The Trials of Theology

The Trials of Theology, ed. Andrew Cameron and Brian Rosner

Here is a book to give the theological student in your life.

When you head off to theological college, your heart and mind is full of excitement – what treasures of God’s word will I learn today?  Now I will learn how to deal with that tough pastoral situation.  I will now have answers to all my theological, ethical and other questions. Now I will spend my days surrounded by like-minded fellow believers with whom I will become close friends and share the joys of ministry together forever!

Very quickly however reality and disillusionment can set in: Why do I struggle to read God’s word for personal growth when I study it all day? How much new Greek vocab must I master this week?   I did not realise there were so many ways of interpreting this doctrine, how can I know the truth?  How is it that so many Christians can have so many different opinions and personalities, and why do I find them so hard to get along with?

Ah yes, there are trials in theological study, and Andrew Cameron and Brian Rosner have created an excellent book, almost a handbook, for theological students. Filled with wisdom from great theological minds of the past and present, it gives a clear warning of the dangers of theological study, yet continues to raise our hopes to the great gain, joy and benefit that such study brings.

I will not go into each chapter in detail but suffice to say there were nuggets of wisdom in each. I especially loved the voices of the past: Augustine’s encouragement to take time out from study to read, pray and weep; the treasures of Spurgeon’s wisdom to study the books you have in detail, rather than accumulate books for the sake of it (something I need to hear!); and B.B. Warfield’s sobering reminder that our spiritual fitness is much more important than our intellectual fitness:
A minister must be learned, on pain of being utterly incompetent for his work. But before and above being learned, a minister must be godly. (p51)

And the warning that studying God makes him become common to us:
Think of what your privilege is when your greatest danger is that the great things of religion may become common to you! Other men, oppressed by the hard conditions of life… find it hard to get time and opportunity so much as to pause and consider whether there be such things as God, and religion, and salvation from the sin that compasses them about and holds them captive. The very atmosphere of your life is these things; you breathe them in at every pore; they surround you, encompass you, press in upon you from every side. It is all in danger of becoming common to you! God forgive you, you are in danger of becoming weary of God! (p57)

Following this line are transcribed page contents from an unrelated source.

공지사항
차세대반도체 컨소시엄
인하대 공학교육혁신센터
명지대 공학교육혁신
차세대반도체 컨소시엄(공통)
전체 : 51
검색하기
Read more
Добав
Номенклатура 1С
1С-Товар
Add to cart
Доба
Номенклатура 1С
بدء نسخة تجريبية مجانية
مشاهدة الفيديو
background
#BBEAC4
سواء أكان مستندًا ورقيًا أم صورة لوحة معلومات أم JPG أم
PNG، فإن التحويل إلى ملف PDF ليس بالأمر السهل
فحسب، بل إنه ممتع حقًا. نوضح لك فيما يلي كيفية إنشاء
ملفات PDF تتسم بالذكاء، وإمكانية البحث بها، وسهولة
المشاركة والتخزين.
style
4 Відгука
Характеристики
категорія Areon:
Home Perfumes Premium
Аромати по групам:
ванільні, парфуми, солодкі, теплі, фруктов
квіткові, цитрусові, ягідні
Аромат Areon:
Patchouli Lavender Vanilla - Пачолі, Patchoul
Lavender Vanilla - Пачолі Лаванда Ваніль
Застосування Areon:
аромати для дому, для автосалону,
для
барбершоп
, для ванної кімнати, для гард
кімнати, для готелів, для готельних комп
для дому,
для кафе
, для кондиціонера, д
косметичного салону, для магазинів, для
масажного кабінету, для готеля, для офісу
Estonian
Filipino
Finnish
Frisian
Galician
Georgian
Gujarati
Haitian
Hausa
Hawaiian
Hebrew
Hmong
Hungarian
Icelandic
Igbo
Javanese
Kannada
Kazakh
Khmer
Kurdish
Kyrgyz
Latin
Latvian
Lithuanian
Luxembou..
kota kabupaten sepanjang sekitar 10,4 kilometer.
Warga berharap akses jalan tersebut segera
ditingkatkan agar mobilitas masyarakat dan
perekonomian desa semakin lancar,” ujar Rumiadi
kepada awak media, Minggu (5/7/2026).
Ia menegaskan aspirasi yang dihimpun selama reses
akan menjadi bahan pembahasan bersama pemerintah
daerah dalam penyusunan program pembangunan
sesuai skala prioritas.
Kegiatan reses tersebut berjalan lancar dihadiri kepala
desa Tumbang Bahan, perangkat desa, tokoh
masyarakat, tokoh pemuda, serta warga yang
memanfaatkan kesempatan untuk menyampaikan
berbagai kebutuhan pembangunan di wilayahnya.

The current voices were also wise and helpful, with chapters by Woodhouse, Carson, Trumann, Bray and Hollinger, all commenting on various disciplines in study – doctrine, ethics, church history and biblical studies.

I leave you with Rosner’s closing words:
Students do well to remember that the goal of our theological study is not to figure out God, but rather, to arrive at awestruck incredulity and joyful confidence in God. It is to be blown away in wide-eyed, transfixed adoration. To miss that is to miss everything and to fail to glorify God in our studies. The aim is not finally an accurate eloquence, but to become lost for words, in the praise and wonder of God. (p191)

Well worth reading for any bible college student or anyone supporting them.